Directions for this task: When the line containing "table lamp: present [726,235,791,351]" is found in the data below, copy it and each line after it through the line containing "framed print: none [458,51,509,116]", exactly and with no others.

───── The data

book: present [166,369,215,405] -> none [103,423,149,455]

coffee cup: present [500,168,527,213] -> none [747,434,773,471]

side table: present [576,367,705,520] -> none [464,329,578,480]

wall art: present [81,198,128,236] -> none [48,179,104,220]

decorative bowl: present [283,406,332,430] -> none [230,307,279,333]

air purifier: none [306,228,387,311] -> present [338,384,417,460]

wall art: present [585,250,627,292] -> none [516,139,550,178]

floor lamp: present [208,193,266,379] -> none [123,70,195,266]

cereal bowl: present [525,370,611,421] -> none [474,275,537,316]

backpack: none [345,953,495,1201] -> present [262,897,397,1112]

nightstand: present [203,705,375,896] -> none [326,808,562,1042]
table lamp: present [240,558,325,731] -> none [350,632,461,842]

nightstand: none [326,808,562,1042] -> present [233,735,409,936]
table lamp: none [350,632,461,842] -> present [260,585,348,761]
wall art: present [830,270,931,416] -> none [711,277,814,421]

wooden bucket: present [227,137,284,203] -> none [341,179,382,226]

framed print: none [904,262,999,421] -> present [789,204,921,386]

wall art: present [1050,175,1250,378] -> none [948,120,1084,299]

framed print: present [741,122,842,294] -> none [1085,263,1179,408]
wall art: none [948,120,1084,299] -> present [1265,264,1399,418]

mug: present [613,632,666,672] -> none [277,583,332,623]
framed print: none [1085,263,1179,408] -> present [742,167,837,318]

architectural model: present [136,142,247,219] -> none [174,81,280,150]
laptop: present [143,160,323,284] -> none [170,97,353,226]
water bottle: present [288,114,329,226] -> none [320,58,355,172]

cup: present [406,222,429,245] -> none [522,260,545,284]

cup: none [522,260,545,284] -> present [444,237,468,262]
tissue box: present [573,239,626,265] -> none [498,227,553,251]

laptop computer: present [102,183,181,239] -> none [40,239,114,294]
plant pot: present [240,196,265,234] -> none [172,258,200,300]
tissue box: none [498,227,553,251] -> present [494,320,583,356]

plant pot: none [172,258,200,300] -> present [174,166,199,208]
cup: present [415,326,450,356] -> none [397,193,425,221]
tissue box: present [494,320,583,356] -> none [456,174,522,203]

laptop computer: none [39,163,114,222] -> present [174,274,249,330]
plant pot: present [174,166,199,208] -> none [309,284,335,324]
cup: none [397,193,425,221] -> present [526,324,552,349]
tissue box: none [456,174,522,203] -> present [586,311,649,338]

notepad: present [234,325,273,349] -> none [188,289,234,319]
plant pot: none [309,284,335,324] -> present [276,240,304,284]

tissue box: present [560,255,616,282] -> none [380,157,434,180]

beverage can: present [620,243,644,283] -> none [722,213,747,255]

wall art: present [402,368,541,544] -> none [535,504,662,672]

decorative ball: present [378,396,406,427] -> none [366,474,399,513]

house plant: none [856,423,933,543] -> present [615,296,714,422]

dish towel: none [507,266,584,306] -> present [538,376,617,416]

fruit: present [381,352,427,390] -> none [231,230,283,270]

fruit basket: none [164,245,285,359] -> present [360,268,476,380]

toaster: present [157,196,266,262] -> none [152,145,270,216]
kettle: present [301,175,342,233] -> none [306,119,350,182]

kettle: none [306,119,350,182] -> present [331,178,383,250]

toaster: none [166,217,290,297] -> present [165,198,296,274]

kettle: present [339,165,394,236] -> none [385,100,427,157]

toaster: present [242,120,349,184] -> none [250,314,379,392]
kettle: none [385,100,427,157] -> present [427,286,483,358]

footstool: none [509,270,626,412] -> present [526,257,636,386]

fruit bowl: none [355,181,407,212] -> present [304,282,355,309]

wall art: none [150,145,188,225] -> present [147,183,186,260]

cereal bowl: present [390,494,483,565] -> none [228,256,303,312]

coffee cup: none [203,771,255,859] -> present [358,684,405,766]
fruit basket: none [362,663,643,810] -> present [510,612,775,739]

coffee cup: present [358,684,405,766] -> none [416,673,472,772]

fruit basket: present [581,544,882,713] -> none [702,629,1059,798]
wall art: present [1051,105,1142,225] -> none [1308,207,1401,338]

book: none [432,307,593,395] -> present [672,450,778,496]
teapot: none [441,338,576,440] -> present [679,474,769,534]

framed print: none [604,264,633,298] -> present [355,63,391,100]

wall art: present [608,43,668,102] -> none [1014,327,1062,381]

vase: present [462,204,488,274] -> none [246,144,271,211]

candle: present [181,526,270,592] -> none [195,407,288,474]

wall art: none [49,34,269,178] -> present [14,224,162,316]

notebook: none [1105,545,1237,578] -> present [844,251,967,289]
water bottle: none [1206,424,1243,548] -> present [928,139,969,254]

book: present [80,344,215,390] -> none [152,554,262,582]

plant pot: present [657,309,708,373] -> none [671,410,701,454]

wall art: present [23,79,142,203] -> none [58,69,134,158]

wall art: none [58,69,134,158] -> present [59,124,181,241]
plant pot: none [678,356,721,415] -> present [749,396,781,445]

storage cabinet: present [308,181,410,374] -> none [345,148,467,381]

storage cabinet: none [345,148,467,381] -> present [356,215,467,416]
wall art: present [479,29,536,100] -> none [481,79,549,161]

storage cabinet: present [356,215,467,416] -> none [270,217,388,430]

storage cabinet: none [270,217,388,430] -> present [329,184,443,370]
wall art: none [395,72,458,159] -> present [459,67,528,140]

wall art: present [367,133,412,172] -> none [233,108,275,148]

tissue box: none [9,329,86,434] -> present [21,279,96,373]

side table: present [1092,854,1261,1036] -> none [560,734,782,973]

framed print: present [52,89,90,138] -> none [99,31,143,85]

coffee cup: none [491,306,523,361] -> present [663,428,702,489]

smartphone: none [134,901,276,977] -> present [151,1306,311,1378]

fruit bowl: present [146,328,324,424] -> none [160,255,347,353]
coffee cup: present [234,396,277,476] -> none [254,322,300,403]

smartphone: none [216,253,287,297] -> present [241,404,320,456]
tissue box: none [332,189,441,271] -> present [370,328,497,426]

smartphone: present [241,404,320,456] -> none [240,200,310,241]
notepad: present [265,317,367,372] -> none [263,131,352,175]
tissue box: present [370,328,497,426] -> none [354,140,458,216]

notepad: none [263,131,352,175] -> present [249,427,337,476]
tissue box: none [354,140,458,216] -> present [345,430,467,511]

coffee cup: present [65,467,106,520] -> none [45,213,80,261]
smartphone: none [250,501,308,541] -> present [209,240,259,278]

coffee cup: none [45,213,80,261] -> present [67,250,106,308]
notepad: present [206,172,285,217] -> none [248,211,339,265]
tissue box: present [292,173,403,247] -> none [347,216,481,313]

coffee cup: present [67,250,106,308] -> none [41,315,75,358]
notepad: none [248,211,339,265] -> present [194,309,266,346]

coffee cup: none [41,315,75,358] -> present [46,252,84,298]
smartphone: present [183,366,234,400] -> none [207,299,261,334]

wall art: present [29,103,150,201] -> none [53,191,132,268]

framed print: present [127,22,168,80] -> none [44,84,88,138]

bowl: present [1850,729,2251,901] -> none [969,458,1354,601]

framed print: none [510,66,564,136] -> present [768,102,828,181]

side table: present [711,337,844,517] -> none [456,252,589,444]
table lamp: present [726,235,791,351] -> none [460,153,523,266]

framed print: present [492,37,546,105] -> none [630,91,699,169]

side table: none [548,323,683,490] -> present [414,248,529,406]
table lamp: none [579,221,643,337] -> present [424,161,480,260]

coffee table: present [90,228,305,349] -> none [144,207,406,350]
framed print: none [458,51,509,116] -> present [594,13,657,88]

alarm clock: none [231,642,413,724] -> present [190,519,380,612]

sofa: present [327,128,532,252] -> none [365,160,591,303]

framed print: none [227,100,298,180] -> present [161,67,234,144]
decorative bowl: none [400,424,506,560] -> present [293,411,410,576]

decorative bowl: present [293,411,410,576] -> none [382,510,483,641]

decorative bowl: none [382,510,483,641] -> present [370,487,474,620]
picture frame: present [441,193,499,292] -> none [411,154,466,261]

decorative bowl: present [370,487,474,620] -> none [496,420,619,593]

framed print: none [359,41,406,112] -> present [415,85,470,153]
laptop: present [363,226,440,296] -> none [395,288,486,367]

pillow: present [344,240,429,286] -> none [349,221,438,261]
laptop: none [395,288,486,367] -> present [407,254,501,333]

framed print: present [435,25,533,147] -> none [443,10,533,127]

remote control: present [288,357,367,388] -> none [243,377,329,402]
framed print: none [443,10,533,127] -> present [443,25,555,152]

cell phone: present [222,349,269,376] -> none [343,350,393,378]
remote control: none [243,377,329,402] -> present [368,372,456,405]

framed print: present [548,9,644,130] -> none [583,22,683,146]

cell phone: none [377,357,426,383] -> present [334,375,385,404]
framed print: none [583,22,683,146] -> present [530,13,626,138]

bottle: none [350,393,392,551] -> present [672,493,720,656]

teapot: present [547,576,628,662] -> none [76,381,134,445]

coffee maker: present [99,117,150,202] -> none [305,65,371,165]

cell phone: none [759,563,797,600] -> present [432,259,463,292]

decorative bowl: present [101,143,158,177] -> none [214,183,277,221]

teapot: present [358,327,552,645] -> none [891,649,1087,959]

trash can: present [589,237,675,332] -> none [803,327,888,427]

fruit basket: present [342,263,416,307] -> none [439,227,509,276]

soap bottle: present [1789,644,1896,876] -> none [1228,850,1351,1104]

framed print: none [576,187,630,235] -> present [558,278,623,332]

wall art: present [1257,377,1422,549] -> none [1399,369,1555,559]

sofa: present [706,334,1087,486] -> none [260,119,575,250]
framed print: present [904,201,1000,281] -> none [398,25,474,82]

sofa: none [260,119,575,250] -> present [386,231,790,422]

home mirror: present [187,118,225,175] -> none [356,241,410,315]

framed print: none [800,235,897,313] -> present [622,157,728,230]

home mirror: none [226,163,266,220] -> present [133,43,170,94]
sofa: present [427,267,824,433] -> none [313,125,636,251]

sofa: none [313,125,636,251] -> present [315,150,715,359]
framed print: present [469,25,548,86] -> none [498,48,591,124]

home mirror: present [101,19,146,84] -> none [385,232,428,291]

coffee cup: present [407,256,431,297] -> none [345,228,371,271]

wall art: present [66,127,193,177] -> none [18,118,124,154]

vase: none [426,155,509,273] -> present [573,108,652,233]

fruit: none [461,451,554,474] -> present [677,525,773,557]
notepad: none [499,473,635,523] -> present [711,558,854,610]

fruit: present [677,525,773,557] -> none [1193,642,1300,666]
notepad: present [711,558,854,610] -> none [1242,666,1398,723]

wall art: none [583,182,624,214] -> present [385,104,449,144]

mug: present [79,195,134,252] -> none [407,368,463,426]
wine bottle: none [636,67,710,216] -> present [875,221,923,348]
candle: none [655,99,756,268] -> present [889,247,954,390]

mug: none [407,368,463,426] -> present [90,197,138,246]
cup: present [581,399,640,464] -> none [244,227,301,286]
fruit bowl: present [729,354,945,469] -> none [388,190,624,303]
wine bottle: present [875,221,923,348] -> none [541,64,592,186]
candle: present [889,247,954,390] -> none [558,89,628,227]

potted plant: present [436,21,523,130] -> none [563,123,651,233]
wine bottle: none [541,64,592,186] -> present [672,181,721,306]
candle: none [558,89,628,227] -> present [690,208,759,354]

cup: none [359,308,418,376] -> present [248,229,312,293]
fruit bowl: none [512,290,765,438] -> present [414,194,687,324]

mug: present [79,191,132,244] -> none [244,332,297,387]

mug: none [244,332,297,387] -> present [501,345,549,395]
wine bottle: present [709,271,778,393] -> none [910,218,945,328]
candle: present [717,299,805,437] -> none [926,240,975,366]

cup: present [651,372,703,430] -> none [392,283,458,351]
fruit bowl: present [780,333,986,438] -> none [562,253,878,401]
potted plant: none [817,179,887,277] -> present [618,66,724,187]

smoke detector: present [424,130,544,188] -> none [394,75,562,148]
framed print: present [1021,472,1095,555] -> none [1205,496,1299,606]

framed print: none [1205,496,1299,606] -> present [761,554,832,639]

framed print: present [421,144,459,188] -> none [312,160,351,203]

──────────

Result of this task:
table lamp: present [726,235,791,351] -> none [460,153,523,266]

framed print: present [492,37,546,105] -> none [630,91,699,169]

side table: none [548,323,683,490] -> present [414,248,529,406]
table lamp: none [579,221,643,337] -> present [424,161,480,260]

coffee table: present [90,228,305,349] -> none [144,207,406,350]
framed print: none [458,51,509,116] -> present [594,13,657,88]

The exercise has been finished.